Setelah puas melihat kilatan meteor orionid yang saling berlomba, Emilia
merebahkan dirinya ke rerumputan. Menatap nanar ke arah bintang yang begitu
jauh jaraknya.
"Bintang adalah cahaya dari masa lalu." Emilia
menggumam.
"Karena mereka bisa saja sudah mati dan yang kita lihat saat
ini adalah hasil pantulan cahaya yang baru tiba dari masa lalu, bukan?"
timpal sosok yang ada di sebelah Emilia. Emilia mengangguk.
"Tolong temani aku sampai Venus muncul," ucap Emilia
tanpa memalingkan wajahnya.
"Tapi ... bagaimana dengan teman-temanmu? Tentu mereka akan
khawatir jika kau tidak kembali."
"Saga, aku mohon." Ada air mata yang tumpah. Membuat
suasana semakin hening.
"Bahkan cahaya tercepat pun membutuhkan waktu untuk bisa
menjangkau sebuah jarak. Setidaknya, beri aku sedikit waktu untuk bisa menutup
jarak kita." Emilia terisak.
"Bahkan jika aku memberikan seluruh waktuku, hal itu tidak
akan pernah cukup untuk memangkas jarak kita," kata Saga sambil masih
menatap langit.
"Saga ...."
"Maaf," kata Saga sambil mengusap kedua matanya,
"aku akan menemanimu, malam ini. Hingga Venus muncul."
***
"Emi, apa kau yakin? Di sini gelap sekali. Aku takut,"
tanya Rika gemetaran.
"Kita sebentar lagi sampai. Ah, itu dia!" Emilia
menunjuk ke arah sebuah vila berwarna putih. Di sekelilingnya terdapat berbagai
macam tanaman hias. Begitu bersih dan terawat. Lampu terasnya menyala,
sementara bagian dalamnya nampak gelap sempurna.

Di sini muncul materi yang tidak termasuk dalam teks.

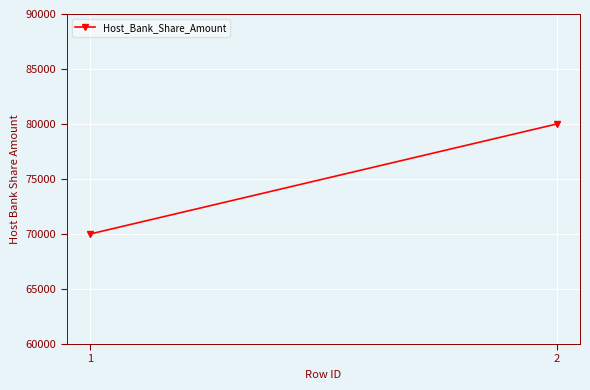

Reading left to right, transcribe all the data shown in this chart.

70000	80000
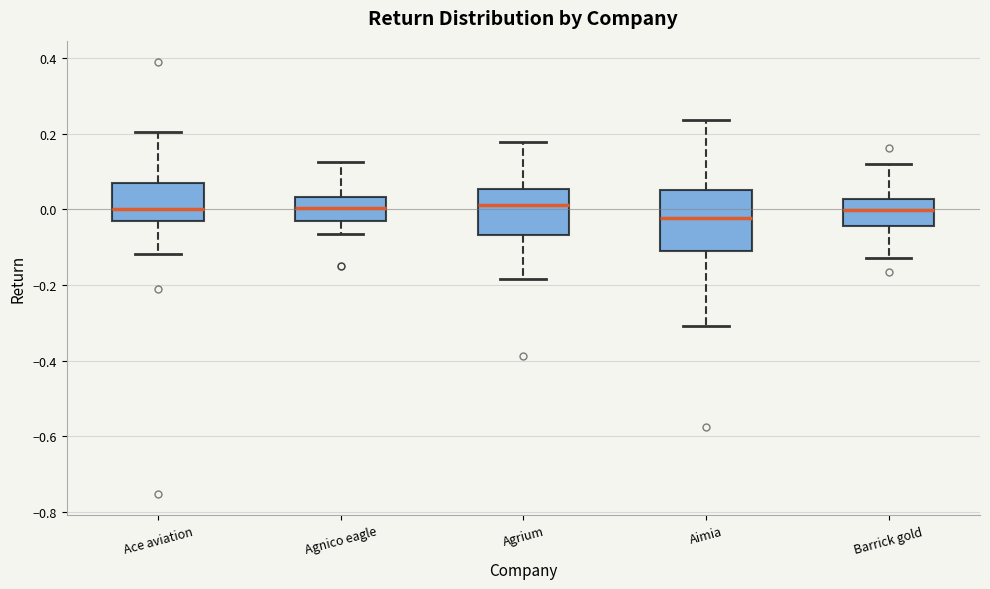

Which box is the tallest, from its lower edge to its upper edge?

Aimia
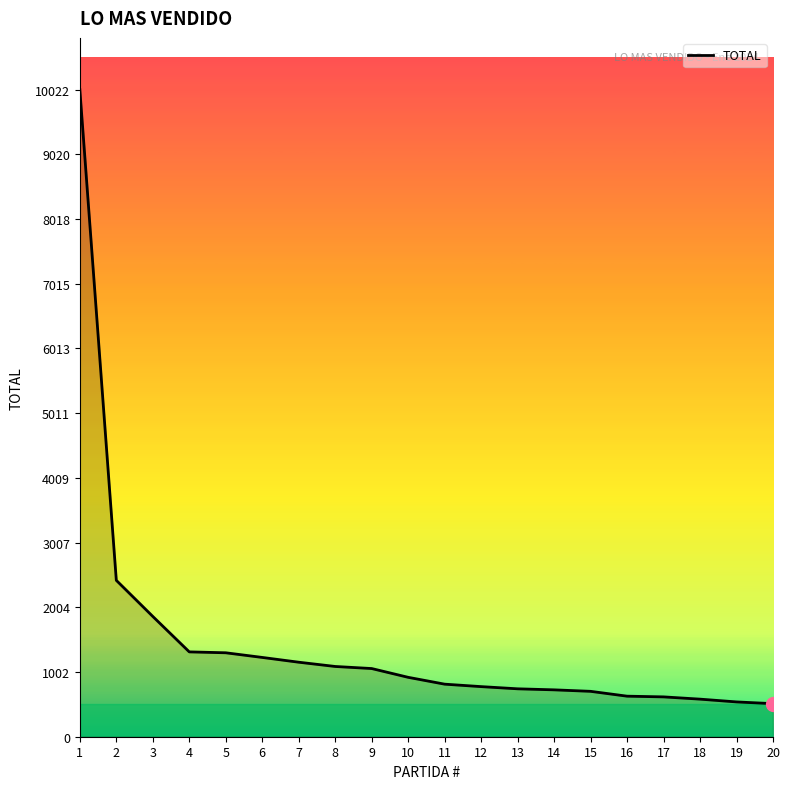

The value at 4 is 2283. True or false?

False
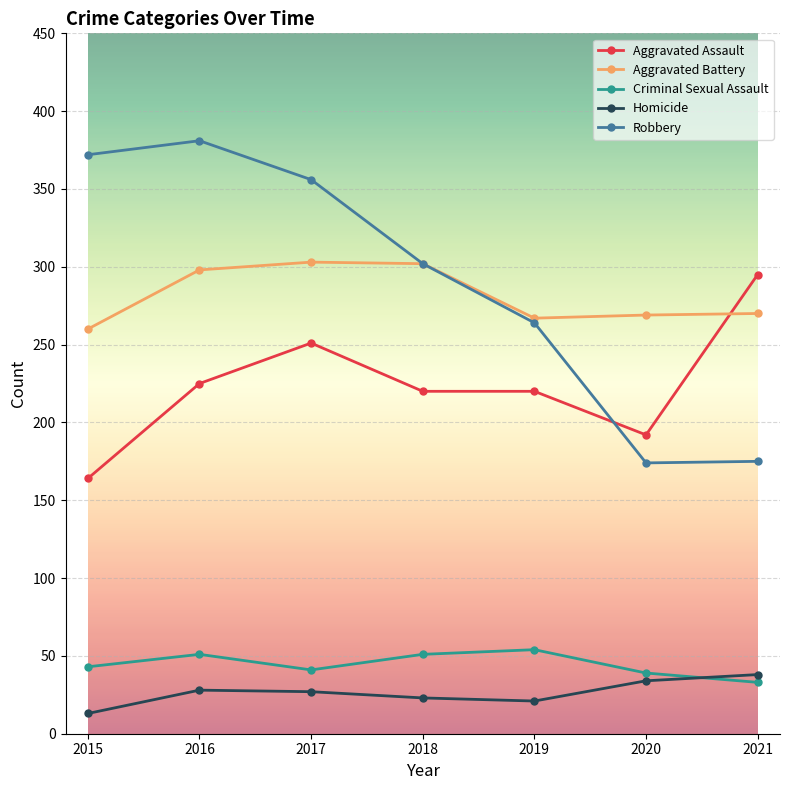

How many lines are shown in the chart?

5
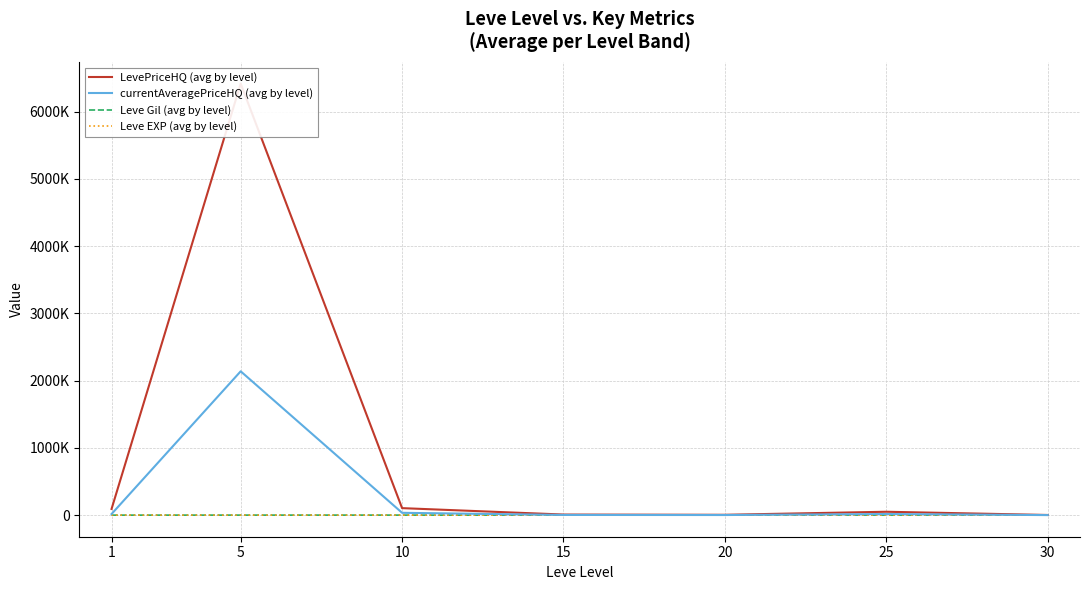

What is the average value of the currentAveragePriceHQ (avg by level) series?

316135.4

Setelah menarik napas lalu membuangnya, Emilia mendorong pintu
ganda tersebut. Tak terkunci. Dengan lancar, pintu itu terbuka. Cahaya bulan
yang tak lagi penuh menerobos ke dalam ruangan besar itu, seolah membantu
Emilia menemukan saklar lampu yang ada di dinding sebelah kanan.
"Klek." Saklar tersebut memicu lampu kristal di
langit-langit tengah ruangan menyala. Menyingkap tabir temaram, menampakkan
pemandangan sebuah ruangan layaknya ruang tamu. Emilia terdiam. Sementara Rika
yang baru saja melangkah masuk hanya bisa menahan napasnya. Meski hanya tipis,
ruangan tersebut cukup berdebu. Kain-kain putih yang menutupi meja, kursi, dan
berbagai interior lain terlihat kusam. Kepala Emilia berdenyut sementara
pandangan matanya mulai kabur. Dia merasakan sesuatu yang tak beres dalam
kepalanya, seperti ada sebuah film yang masuk ke dalam pikirannya. Membuat
kedua mata Emilia memanas dan mulai berair.
"Emi," panggil Rika yang merasa khawatir. Dia berjalan
mendekati Emilia yang masih diam sambil memegangi kepalanya.
Emilia menoleh ke arah Rika. Air matanya jatuh ketika berujar,
"Rika, aku mengingatnya. Dia ... seseorang yang sangat penting."